DiaMedica Announces Formation of Development Advisory Group for Its Diabetes Products

"We are pleased to welcome Dr. Cavagnaro, Dr. Gearing, and Mr. Johnson to our product development advisory group. They bring together significant industry experience in protein-based diabetes therapeutics from development, through regulatory approval and commercialization. They have all worked at or closely with the US Food and Drug Administration (FDA) with numerous biotechnology and pharmaceutical companies on successful drug approvals and are now guiding DiaMedica towards hitting its product development milestones," said Rick Pauls, Chief Executive Officer of DiaMedica.

Biographies:

Joy Cavagnaro, PhD, DABT, ATS. Pharmacology and Toxicology

Dr. Cavagnaro assists DiaMedica in the design and implementation of pre-clinical toxicology studies to access safety, tolerability and pharmacokinetics of protein-based therapies. Dr. Cavagnaro is President and Founder of Access BIO consultancy specializing in pre-clinical pharmacology and toxicology programs and science-based regulatory strategies to support Phase I clinical trials. She has over 25 years of experience in biotech. Previously, Dr. Cavagnaro served as Vice President of Regulatory Affairs at Human Genome Sciences, Inc. and spent close to a decade at the FDA Center for Biologics Evaluation and Research (CBER), including serving as Senior Pharmacologist & Director of Quality Assurance Office of the Center Director. While at the FDA, Dr. Cavagnaro was instrumental in establishing key policy, and guidance documents for biologic-based products and served as rapporteur for the "ICH S6 Guidance on Preclinical Safety Evaluation of Biotechnology-derived Pharmaceuticals". Additional responsibilities included review of 100s of INDs and 6 licensing applications. Prior to the FDA, Dr. Cavagnaro was a Senior Staff Scientist, Department of Toxicology at Covance, overseeing pre-clinical pharmacology and toxicology client studies of biotechnology products. Dr. Cavagnaro is a Diplomate American Board of Toxicology and a Fellow Academy of Toxicological Sciences.

Patrick Gearing, PhD. cGMP Manufacturing and CMC Product Development

Dr. Gearing provides critical technical and regulatory advice on the manufacturing of cGMP quality biologic-based therapeutics to DiaMedica. Dr. Gearing has a well-established track record of working with clients to achieve successful process development and manufacture of cGMP protein therapeutics appropriate for clinical trials. Dr. Gearing routinely works with world-leading contract manufacturing organizations (CMOs), using his 19 years of industry experience to help clients overcome development and manufacturing challenges unique to each protein. Dr. Gearing has product development experience in several regulatory jurisdictions including the US, Europe, Japan, Canada and Australia, thereby being able to provide sound product development advice. Prior to founding Ridge Biotechnology, Dr. Gearing was Director of Pharmaceutical Development and Quality Systems at Seattle Genetics, Inc., helping to guide the development of their monoclonal cancer antibody pipeline. Additional industry experience also includes positions at Coulter Pharmaceutical, Inc., PDL BioPharma, Inc., and Immunex Corp. (Amgen).
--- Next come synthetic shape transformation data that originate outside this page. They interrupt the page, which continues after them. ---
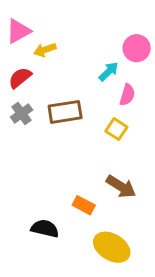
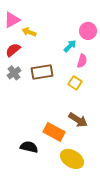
yellow arrow: (45, 50) -> (29, 32), turned 40
orange rectangle: (84, 205) -> (54, 132), size x1.5

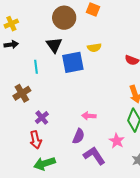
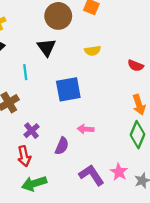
blue square: (73, 62) -> (68, 89), moved
purple semicircle: (79, 136) -> (62, 146), moved
pink star: (117, 141) -> (119, 172), moved

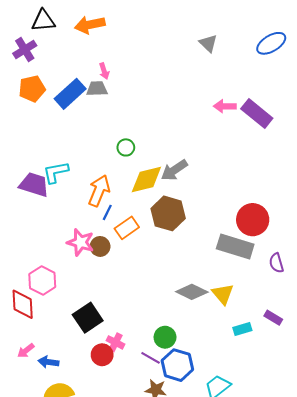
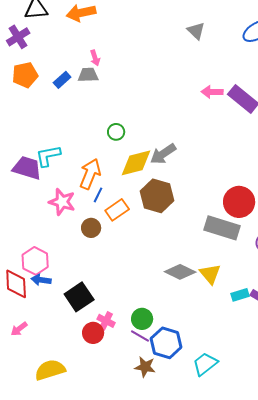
blue rectangle: (70, 94) -> (62, 80), size x0.6
pink star: (80, 242) -> (62, 202), moved
cyan rectangle: (242, 329) -> (240, 295), moved
green circle: (165, 337) -> (142, 319), moved
blue arrow: (48, 362) -> (41, 280), moved

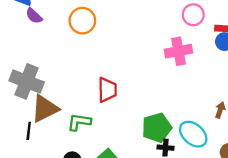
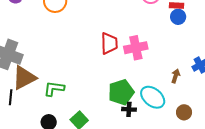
pink cross: (179, 51) -> (136, 48), moved
red trapezoid: (107, 90) -> (109, 43), moved

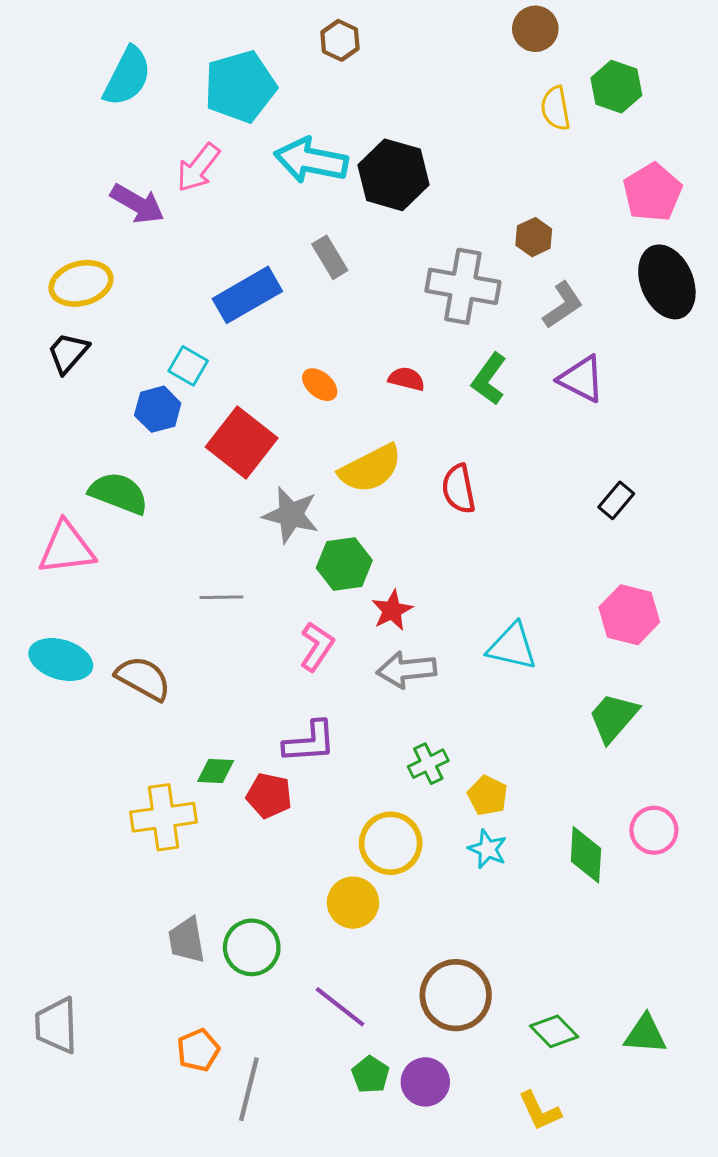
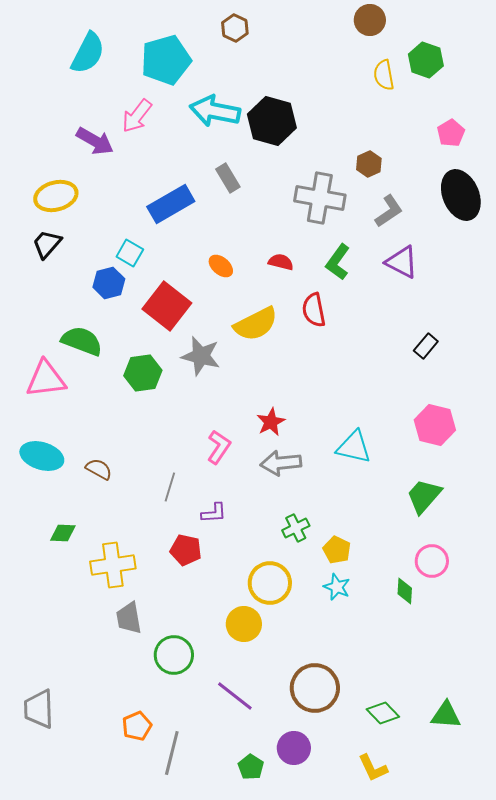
pink pentagon: (652, 192) -> (451, 133), size x0.7
red semicircle: (459, 489) -> (314, 310), moved
green hexagon: (344, 564) -> (143, 373), moved
gray line: (221, 597) -> (170, 487), moved, turned -72
brown semicircle: (143, 678) -> (99, 469), size x0.7
purple L-shape: (310, 742) -> (214, 513), size x0.7
green diamond: (216, 771) -> (63, 533), moved
pink circle: (654, 830) -> (432, 561), moved
green diamond: (586, 855) -> (405, 591), size x0.7
gray trapezoid: (187, 940) -> (129, 618), moved
green pentagon: (370, 1075) -> (251, 767), moved

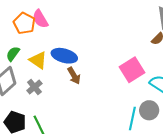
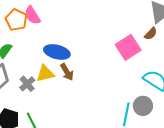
yellow triangle: (38, 60) -> (45, 74), moved, turned -48
pink square: (132, 70) -> (128, 47), moved

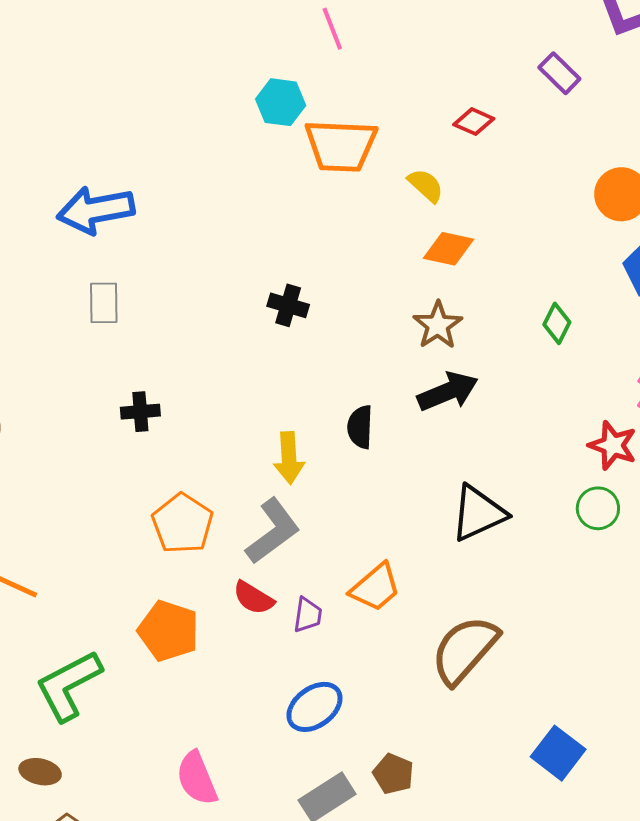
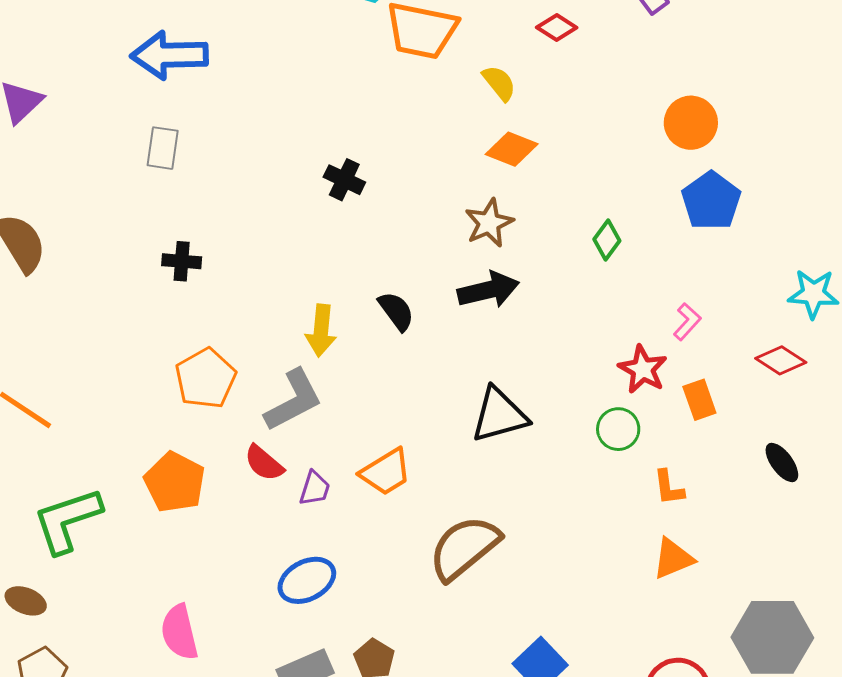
black semicircle: (360, 427) -> (396, 311), turned 132

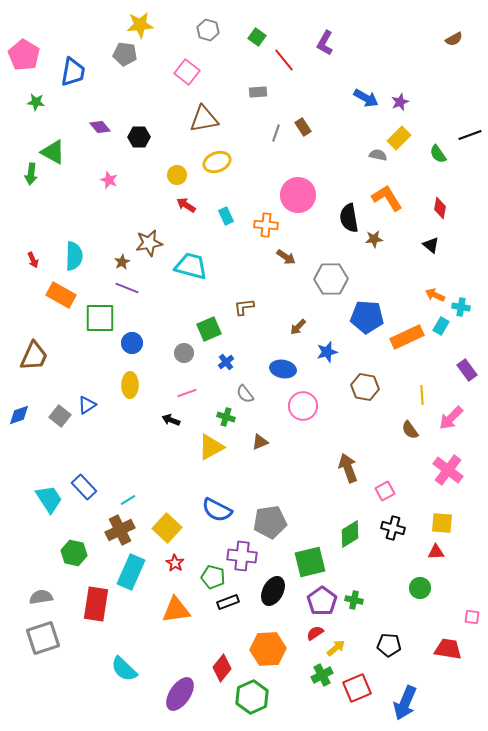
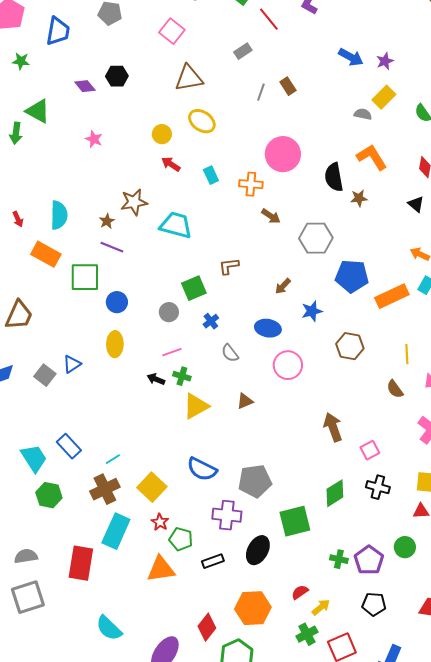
gray rectangle: (258, 92) -> (243, 51), turned -30
black hexagon: (139, 137) -> (117, 76), moved
yellow ellipse: (217, 162) -> (202, 121), turned 56
green cross: (226, 417) -> (182, 376), moved
green hexagon: (74, 553) -> (49, 495), moved
green pentagon: (213, 577) -> (181, 539), moved
purple pentagon: (322, 601) -> (369, 560), moved

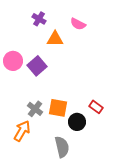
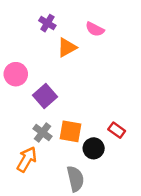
orange triangle: (55, 39) -> (67, 47), turned -30
purple square: (37, 66) -> (45, 96), moved

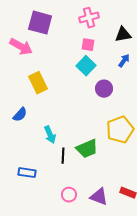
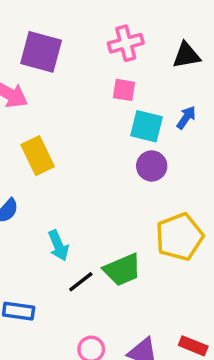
black triangle: (123, 35) -> (186, 55), moved
cyan square: (86, 66) -> (147, 126), moved, turned -30
black line: (63, 156) -> (81, 282), turned 49

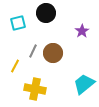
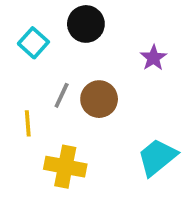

Larry Johnson, MSc. Regulatory Affairs

Mr. Johnson provides expertise in the interaction with regulatory agencies, including the FDA, EMA, and Health Canada, to achieve clinical and marketing approvals. Mr. Johnson has over 35 years of experience in working with over 50 international and US-based pharmaceutical companies at all stages of product development (pre-clinical, clinical and market approval stages) to expedite development. This has included assisting with the filing of over 30 INDs, NDAs for drug products, and PLAs for biologic-based products. He has also participated in several hundred meetings with the FDA and other regulatory agencies on behalf of clients. Additionally, Mr. Johnson assists companies in the development of compliance procedures, standards and documentation (GLP, GCP, GMP) appropriate to the stage of product development. Previously, Mr. Johnson was Responsible Head and Director of Regulatory Affairs at Amgen, Inc., helping to obtain its first product approval; he continued working closely with the company for over 16 years as a regulatory consultant. Mr. Johnson has also been employed by Abbott Laboratories and the US Centers for Disease Control.